Introduction to Bioinformatics (KB7004) → Lab: Multiple sequence alignments

Lab: Multiple sequence alignments

Instructions

Answer all questions and send it to Marco by email.

***Please send a pdf file (not .docx, .odt etc) with “name_lab_your_name.pdf”

Video instructions

Grading

The lab reports are a training to write scientific texts and an important part of the course. To pass you need to provide a final version of the lab report within 7 days after the lab. You have one chance to submit a preliminary version and receive feedback on it (not mandatory). The preliminary version needs to be submitted within 72 hours of the lab and feedback will be provided at the latest 24 hours before the deadline of the assignment. If the final report it not submitted in time or it contains an error you will get an Fx on the lab course.  This means that you have to submit an updated lab report within 7 days after the exam and that the highest grade you can get is an E on the entire course. If this does not occur you will have to re-register for the course next time it is given (normally next year) and complete the missing parts that year and you can still not receive a grade higher than E.  So in short this is the rules for the lab reports.

A. 0-0 Lab

B. 0-3 days after the lab – Preliminary version

C. 3-6 days after the lab – Feedback

D. 7 days after the lab – Final version

The lab report must be complete upon submission, i.e. you have to provide an answer to each question.
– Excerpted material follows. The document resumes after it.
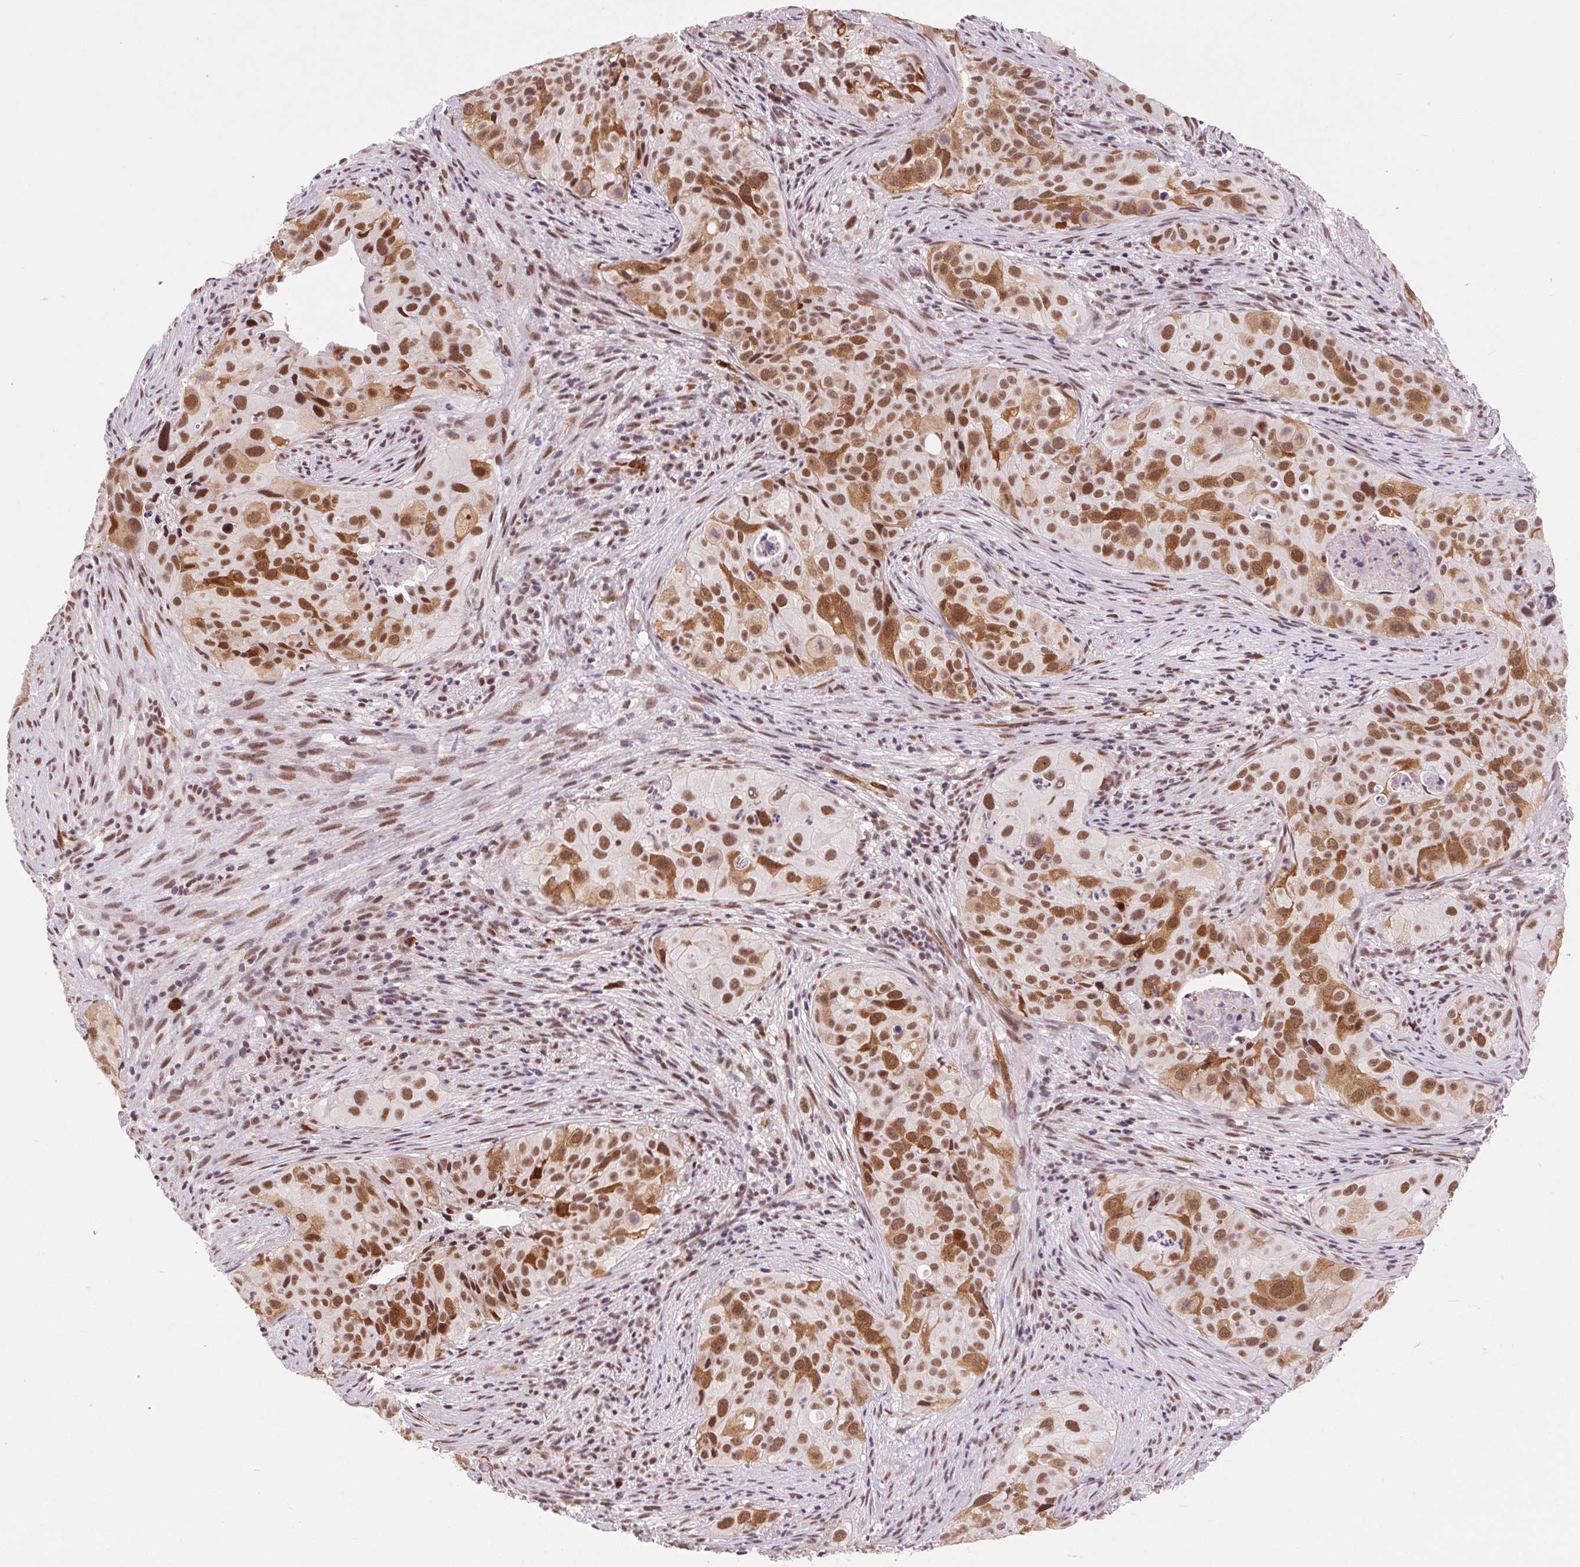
{"staining": {"intensity": "moderate", "quantity": ">75%", "location": "cytoplasmic/membranous,nuclear"}, "tissue": "cervical cancer", "cell_type": "Tumor cells", "image_type": "cancer", "snomed": [{"axis": "morphology", "description": "Squamous cell carcinoma, NOS"}, {"axis": "topography", "description": "Cervix"}], "caption": "Immunohistochemical staining of squamous cell carcinoma (cervical) reveals medium levels of moderate cytoplasmic/membranous and nuclear staining in approximately >75% of tumor cells.", "gene": "CD2BP2", "patient": {"sex": "female", "age": 38}}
The assistant has the right to return / not approve the submission if it is not complete. Linguistic accuracy is a must.

Returns should get back to s within a week after you have received it. The submission of returns must be a version where all comments appear. All comments should be considered carefully or else it does not count as a return. A maximum of 1 return is allowed. The second return means that you have to re-register for the course next time it is given (normally next year) and complete the lab then.

Complete reports in time for all bioinformatics and programming labs are compulsory.

Assignment Instructions

Download all you need first!

Resources

P08487.fasta

Get the sequences of the proteins with the following accession numbers: A2AP18, O75038, Q4KWH8, Q8N3E9, Q4KWH5, Q8K2J0. The easiest way is to use Uniprot, and then retrieve.

PSI-BLAST

PSI-BLAST is an extension of BLAST and is employed to find sequences that are more distantly related to the query sequence. You can find information about how it works at
http://www.ncbi.nlm.nih.gov/books/NBK2590/

    1. How is PSI-BLAST different from blastp?

    2. What is a PSSM? Explain what kind of information it contains and how it is used.

    3. What does it mean when a PSI-BLAST search converges?

We will use PSI-BLAST to find evolutionarily related (homologous) sequences. The query sequence is taken from the Swissprot database and is the same as in the end of last assignment (P08487.fasta.txt).
Under protein blast it is possible to select PSI-BLAST as an option in the algorithm selection. The first round will be similar to running blastp. The sequences found in the first round can then be used to create a so called sequence profile to use in the next search.

    4. Which sequence is most similar to P08487 when searching the Swissprot database according to PSI-BLAST first round?

    5. Run PSI-BLAST iteration 2. Which one of the sequences that was found after iteration 2 but not in iteration 1 is most similar to your query protein P08487?

Multiple sequence alignments
Kalign

    6. Explain briefly why you would use a multiple sequence alignment to study a group of related proteins.

    7. What does it mean that a site is conserved?

Now you are going to create a multiple sequence alignment (MSA) of some of the hits from the PSI-blast search above. BLAST only reveals the part of the hit sequence that matches the query, so in order to build a proper MSA we will first need to retrieve the full sequences.

Now all the sequences you downloaded, together with the query sequence, are going to be aligned in a multiple alignment. The first program to take a look at is T-Coffee. Sequences in fasta format can be used as input. The multiple sequence alignment created by T-Coffee should be saved using “Download Alignment File” and can be visualized by using JalView. You can run JalView by typing “jalview” in a terminal window. More information about JalView is available here.

    8. Color the alignment according to BLOSUM62. Explain the coloring scheme.

    9. Calculate a phylogenetic tree using Neighbour joining tree BLOSUM 62. Include the image of   the obtained tree and an image of your full alignment. (Hint: Save As/Export)

ClustalW
Now we will use another program, called ClustalW, to create a multiple sequence alignment. ClustalW is also available as a web server. However, we will run it locally.

Start clustalw (with the command clustalw), choose 1. Sequence Input From Disc and type in your file. Next, create a multiple alignment with default parameters (2. Multiple Alignments, 1. Do complete multiple alignment now (Slow/Accurate) ). Save the output in a *.aln file. Now you should have a file with the alignment.

You can view your MSA with the multiple alignment as before using Jalview.

Now the alignment is visualized. Play around with the different coloring schemes that can be set.

Calculate a phylogenetic tree using Neighbour joining tree BLOSUM 62 based on your multiple alignment.

    10. Explain (briefly) the ClustalX coloring scheme.

    11. Include again an image of the alignment and the phylogenetic tree obtained.